When I went to Paris on the au pair program, I was much younger. I took care of twins. I would take them to the park, shower them and I would eat with them many times. I would also play with them a lot. This was the second major encounter with children after my sister’s children. When I was leaving, because we’d become friends with the mother of the twins, she told me ‘marriage and motherhood is daily.’ And I still hold on to this. Every day is different, it is new. It has its joys and crosses, it’s divine.
To the young, it is good they know that motherhood is wonderful, but not easy. It comes with its challenges, but the joy and fulfillment outweighs all of them.
Motherhood would be incomplete without fatherhood. I am referring to my husband, the father of our children. His complementary role towards me brings out the motherhood affairs in me.
When I was growing up, it was clear to me that I wanted to be a mom. That was all then. However, it did not come natural to me. I love books and outdoor activities, or rather, out of the kitchen. But when we got our first child, things changed.
My mother told me never to go out with a married or consecrated man. Like that, she already taught me an important lesson in life which I would always remember. She taught me many other things, like to be optimistic and easy in life. She would say, ‘God Provides’. She makes the best pancakes in the world – I am yet to produce such pancakes with the recipe she wrote me.
To be a mother, means to be everything to everyone in the house. To one, you are a planner, to another a cook, to another a driver to another a counselor, to another a doctor, to another a companion and the list goes on. This means a mother plans the day for everyone in the house, knows what shall be cooked and checks if all ingredients are there. A mother cooks. A mother drops and picks her children to and from school, a mother gives advice and consoles. As for sickness, she knows traditional and conventional medicine, and can prescribe some of them.
When a mother is unwell in the house, that house is quiet and smiles begin to fade. When a mother is upset and shouts about something, everyone in the house is terrified and sort of keeps away from her. When a mother cooks, there is something about her food… it is noticeable.
To be a mother, is to be something or even close to everything to someone. And that has plenty of rewards.
Motherhood rewards are experiences, not quantifiable. It has brought me a lot of joy to bring forth children who, at the moment, depend on me. It brings joy to see them happy, playing around and going about being children.
Motherhood has taught me lots of virtues. One of them is patience – I’ve learnt to be patient with everyone. To smile, and to be joyful. To be calm – I make a conscious effort to be calm. Motherhood has taught me other things in life such active listening, use of proper language all the time and etiquette. The most important reward of all is to love, to give and to sacrifice.
There are many sacrifices that come with motherhood. The basic one is the change of status forever. And then follows the pregnancy period where all of you disappear and the child appears. In my case, between a face mask, swelling, and weight – nobody would recognize me. Then comes labor pain that quickly disappears at the cry of a baby!
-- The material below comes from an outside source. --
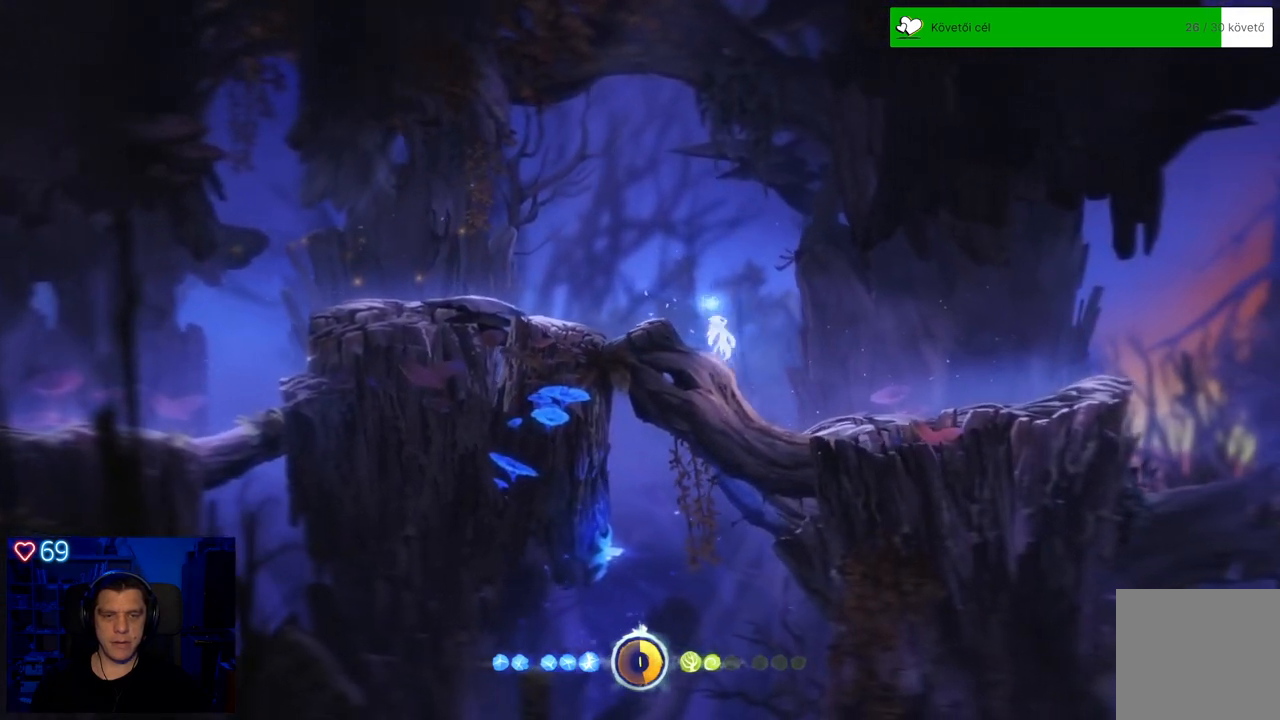
{"buttons": ["DPAD_DOWN"], "left_stick": "center", "right_stick": "center", "events": [[200, "A", "up"], [217, "DPAD_DOWN", "down"]]}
An infant needs the mother, literally. A friend of mine from the US advised a freaked out mom- to- be: “forget about the whole sharing of duties with the child the first four months. Despite the fact that the baby should and will bond with the father, she needs to feed and feel the warmth almost equivalent of the womb. Only a mother can provide this”, she said.
And when they grow up, they still need you and sometimes what derives joy to them might conflict with your own. Consider this recent conversation I had with my son Javi. I was in the bathroom with Javi, just after showering him. He dresses up and climbs the toilet seat to pick something up…
‘Javi, you know you can fall down and break’, I told him.
‘Into how many pieces, Mama?’ He responded in a rather joyful tone.
‘What?’ I was getting angry. That’s when patience and active listening comes in.
Other sacrifices come natural. Veronica, my youngest child and the only girl, was born with a heart condition which we discovered at 12 weeks. She needed an urgent heart surgery and to put together resources and logistics was quite a sacrifice. But with the help of family and friends, we overcame. Mothers make lots of sacrifices for their children, especially in touch times. And those sacrifices are inherently rewarding.
The fulfillment from motherhood is divine. Only I can be a mother at this moment, only I could bear the children we are blessed with and only I can raise them. It is fulfilling to be part of life to others – in this case my children and my husband. To be able to love and to be loved is the best gift you can ever get from motherhood. I love my family, they love me – unconditionally. In such a case therefore, it does not matter where we live; whether a house or under a banana tree, or what we eat; it could be boiled yams. What matters is the relationship we have.
I am happy when I see that everyone at home is fed, warm and have gone to sleep peacefully. It makes me happy to see them enjoy. That they appreciate each other and care for each other… what more!
Even when I have disagreement with someone at home, it makes me happy to reconcile, to laugh again, to forgive each other and move on. Everything is sacrifice and fulfillment, intertwined together.
By Caroline Shisubili Maingi, the first Director of WYA Africa and a mother.